A seemingly minor Capella change is what enables current LST and Re-Staking

Hi All, long-time Ethresear.cher, first time Magician here. I hit a wall on this issue and @EvanVanNessEth suggested I make a thread here to discuss.

Earlier this year I was researching re-staking and trying to figure out how validators are able commit to smart contract rules (as in re-staking and LST) when they can just change their withdrawal address later. Then I learned that Capella made it so validators are no longer allowed to switch their withdrawal addresses. It was previously specc’ed under 0x00 that they could change it multiple times.

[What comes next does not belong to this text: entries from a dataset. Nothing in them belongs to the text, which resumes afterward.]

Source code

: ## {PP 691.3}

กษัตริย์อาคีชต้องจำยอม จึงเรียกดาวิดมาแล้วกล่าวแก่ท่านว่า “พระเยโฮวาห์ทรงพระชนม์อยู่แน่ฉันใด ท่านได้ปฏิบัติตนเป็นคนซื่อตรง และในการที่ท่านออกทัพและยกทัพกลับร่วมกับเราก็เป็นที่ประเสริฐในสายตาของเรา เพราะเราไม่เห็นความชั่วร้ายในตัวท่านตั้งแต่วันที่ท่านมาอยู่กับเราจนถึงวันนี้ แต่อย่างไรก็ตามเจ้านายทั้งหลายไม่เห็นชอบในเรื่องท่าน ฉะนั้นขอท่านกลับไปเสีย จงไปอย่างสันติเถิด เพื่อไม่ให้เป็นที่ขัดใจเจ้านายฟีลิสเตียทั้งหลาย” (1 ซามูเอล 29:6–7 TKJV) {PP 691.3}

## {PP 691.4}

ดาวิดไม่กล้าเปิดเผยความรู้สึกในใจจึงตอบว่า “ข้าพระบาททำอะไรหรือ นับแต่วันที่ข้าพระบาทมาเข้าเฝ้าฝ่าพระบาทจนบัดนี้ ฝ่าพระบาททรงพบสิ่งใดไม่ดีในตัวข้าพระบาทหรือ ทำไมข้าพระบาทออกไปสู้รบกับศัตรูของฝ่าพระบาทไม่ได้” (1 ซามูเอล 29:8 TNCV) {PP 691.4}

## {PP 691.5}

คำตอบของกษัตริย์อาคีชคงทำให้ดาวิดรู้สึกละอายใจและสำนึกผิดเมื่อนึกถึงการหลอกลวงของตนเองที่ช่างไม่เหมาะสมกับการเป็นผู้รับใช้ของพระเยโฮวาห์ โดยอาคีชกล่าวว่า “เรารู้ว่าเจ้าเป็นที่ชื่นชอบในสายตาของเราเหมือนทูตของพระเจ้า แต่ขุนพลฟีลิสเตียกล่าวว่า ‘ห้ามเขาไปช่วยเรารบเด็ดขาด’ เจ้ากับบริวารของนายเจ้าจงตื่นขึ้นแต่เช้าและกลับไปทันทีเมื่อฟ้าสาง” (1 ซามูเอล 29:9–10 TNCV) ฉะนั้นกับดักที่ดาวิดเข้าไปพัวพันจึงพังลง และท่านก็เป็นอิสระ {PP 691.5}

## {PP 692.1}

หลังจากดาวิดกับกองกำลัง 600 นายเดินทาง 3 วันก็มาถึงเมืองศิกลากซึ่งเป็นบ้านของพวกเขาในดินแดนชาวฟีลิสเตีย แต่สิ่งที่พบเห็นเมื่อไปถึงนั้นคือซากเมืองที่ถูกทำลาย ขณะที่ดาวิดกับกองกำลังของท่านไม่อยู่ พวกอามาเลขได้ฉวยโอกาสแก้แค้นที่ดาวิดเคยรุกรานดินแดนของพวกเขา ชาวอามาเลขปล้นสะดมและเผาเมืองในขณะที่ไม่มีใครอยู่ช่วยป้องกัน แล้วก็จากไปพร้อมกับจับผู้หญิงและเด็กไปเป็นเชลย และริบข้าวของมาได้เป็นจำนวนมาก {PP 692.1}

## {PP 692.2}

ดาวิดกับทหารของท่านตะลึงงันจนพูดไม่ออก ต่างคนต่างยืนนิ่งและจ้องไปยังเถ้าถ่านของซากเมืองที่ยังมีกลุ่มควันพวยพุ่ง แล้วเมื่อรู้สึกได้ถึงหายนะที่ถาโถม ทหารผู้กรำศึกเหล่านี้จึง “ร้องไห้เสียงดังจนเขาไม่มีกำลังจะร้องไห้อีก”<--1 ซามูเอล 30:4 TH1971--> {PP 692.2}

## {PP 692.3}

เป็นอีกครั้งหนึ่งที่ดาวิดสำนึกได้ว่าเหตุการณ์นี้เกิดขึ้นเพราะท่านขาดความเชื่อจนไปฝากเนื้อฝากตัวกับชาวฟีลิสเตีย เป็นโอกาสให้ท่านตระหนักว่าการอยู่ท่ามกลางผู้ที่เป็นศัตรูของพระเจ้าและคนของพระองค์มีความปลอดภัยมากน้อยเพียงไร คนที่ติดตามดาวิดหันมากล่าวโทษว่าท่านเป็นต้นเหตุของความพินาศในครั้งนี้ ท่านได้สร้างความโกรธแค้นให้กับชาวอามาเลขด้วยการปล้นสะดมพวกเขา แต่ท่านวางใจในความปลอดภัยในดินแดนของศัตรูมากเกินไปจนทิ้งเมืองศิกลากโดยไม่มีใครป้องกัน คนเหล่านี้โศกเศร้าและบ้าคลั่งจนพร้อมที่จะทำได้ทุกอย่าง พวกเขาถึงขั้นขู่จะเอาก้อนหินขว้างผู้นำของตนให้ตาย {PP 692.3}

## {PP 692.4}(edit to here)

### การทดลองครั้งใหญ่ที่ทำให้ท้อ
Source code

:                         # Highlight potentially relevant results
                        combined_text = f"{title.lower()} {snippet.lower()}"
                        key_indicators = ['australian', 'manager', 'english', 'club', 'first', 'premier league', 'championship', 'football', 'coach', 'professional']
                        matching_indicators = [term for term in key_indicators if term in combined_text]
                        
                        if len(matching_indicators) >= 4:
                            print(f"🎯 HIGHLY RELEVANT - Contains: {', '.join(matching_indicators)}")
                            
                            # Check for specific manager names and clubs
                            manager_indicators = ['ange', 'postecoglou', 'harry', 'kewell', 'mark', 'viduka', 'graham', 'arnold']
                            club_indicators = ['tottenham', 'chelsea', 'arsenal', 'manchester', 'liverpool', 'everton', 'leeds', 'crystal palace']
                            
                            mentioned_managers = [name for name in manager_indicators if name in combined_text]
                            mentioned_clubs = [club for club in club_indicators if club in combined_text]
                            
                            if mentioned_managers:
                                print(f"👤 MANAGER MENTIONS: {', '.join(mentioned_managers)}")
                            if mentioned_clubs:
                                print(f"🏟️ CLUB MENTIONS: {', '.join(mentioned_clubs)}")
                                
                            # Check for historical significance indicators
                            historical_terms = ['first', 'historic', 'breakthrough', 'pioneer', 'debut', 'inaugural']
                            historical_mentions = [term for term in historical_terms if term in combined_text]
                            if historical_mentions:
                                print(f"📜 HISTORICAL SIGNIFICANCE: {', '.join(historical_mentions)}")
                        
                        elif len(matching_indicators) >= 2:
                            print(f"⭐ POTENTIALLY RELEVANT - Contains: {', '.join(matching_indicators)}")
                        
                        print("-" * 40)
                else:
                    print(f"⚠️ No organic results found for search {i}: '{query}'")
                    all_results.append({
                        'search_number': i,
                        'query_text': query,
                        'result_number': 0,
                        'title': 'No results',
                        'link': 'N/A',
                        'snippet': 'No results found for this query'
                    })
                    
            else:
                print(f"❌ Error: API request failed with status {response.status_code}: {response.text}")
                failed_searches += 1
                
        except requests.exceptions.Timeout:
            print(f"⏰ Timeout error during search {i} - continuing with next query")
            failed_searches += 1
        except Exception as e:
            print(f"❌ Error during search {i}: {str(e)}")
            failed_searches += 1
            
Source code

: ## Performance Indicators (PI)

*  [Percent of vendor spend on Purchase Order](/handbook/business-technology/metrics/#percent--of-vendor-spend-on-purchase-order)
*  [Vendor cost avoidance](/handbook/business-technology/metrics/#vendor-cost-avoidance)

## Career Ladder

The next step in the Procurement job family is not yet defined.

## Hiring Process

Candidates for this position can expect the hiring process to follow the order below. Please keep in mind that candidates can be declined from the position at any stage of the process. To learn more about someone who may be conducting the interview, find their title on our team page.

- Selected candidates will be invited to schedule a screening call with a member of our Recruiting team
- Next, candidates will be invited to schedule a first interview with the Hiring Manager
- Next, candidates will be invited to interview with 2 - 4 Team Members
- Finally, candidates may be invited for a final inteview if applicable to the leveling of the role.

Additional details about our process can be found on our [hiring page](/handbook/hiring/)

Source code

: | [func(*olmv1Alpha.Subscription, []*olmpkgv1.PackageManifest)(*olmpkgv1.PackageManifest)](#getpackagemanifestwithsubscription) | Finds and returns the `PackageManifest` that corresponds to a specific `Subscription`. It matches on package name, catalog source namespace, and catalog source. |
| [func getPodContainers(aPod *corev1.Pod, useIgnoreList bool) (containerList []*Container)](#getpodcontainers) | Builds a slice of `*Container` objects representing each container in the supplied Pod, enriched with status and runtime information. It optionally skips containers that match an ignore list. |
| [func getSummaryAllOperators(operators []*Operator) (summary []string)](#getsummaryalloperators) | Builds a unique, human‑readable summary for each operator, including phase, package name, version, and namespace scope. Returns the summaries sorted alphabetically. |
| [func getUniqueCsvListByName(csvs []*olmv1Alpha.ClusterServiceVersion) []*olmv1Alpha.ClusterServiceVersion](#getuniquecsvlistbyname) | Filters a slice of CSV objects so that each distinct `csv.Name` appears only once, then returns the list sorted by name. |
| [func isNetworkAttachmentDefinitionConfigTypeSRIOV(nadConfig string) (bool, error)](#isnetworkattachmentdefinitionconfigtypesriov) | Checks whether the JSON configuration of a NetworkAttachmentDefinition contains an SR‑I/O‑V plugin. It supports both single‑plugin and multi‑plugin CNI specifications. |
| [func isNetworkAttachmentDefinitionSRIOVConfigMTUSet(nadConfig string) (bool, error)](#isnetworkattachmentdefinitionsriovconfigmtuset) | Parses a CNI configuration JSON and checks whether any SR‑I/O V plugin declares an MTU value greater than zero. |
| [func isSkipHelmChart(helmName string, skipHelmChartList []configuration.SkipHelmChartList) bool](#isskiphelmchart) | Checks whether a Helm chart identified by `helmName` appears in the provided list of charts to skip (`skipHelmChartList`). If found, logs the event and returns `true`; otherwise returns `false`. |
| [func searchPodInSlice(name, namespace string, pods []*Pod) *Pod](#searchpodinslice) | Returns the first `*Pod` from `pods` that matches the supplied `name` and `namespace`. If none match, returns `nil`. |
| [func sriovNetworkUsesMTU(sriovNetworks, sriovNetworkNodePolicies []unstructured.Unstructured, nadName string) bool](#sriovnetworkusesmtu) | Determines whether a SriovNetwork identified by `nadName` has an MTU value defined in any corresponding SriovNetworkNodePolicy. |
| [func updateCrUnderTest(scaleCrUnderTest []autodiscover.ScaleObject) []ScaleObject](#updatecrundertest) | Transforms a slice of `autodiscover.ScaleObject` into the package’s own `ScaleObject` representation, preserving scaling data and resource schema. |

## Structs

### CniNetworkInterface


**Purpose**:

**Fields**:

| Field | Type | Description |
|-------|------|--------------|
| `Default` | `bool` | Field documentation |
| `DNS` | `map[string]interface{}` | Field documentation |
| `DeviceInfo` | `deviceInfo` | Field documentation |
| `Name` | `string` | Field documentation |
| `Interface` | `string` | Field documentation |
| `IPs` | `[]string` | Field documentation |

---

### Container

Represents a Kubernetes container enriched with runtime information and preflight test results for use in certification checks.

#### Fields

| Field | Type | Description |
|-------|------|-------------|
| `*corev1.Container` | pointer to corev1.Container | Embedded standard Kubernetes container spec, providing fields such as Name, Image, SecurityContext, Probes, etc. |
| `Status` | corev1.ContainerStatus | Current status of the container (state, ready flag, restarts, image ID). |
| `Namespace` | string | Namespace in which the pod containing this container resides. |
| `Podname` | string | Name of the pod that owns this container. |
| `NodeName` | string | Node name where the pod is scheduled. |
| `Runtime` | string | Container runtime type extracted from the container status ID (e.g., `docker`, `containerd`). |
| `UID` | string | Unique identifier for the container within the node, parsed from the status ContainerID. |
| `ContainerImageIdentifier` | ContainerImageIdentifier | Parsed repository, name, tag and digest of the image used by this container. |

This change allowed a sort of “protocol-enforced proposer commitment” (if you will) where now validators can set their withdrawal address to a smart contract and, since they can’t change it, thereby ~credibly commit to following the rules of that contract as enforced by slashing. The earlier 0x00 standard, with changeable withdrawal address, meant validators could not effectively commit to obey those additional rules. The reason for this is that validators, once “committed”, could rug the smart contract by changing their withdrawal address, leaving the contract with nothing to slash.

From discussions I’ve had with EF and EF adjacent folks, some people already knew this but it also seems that many do not. I personally don’t have a strong opinion on this stuff yet but, unless I’m missing something, it seems like this change should be more widely discussed given the prominent issues of the day.

Some open questions I have:

  1. Are there viable near-term approaches to validator decentralization that operate fine under 0x00? Per the experts I’ve spoken to, DVT works just fine under 0x00.
  2. Are there other cryptographic tricks that could re-create this commitment even under 0x00? If so, then this change is not so interesting. I’ve seen a few that could do something in this direction but nothing very general.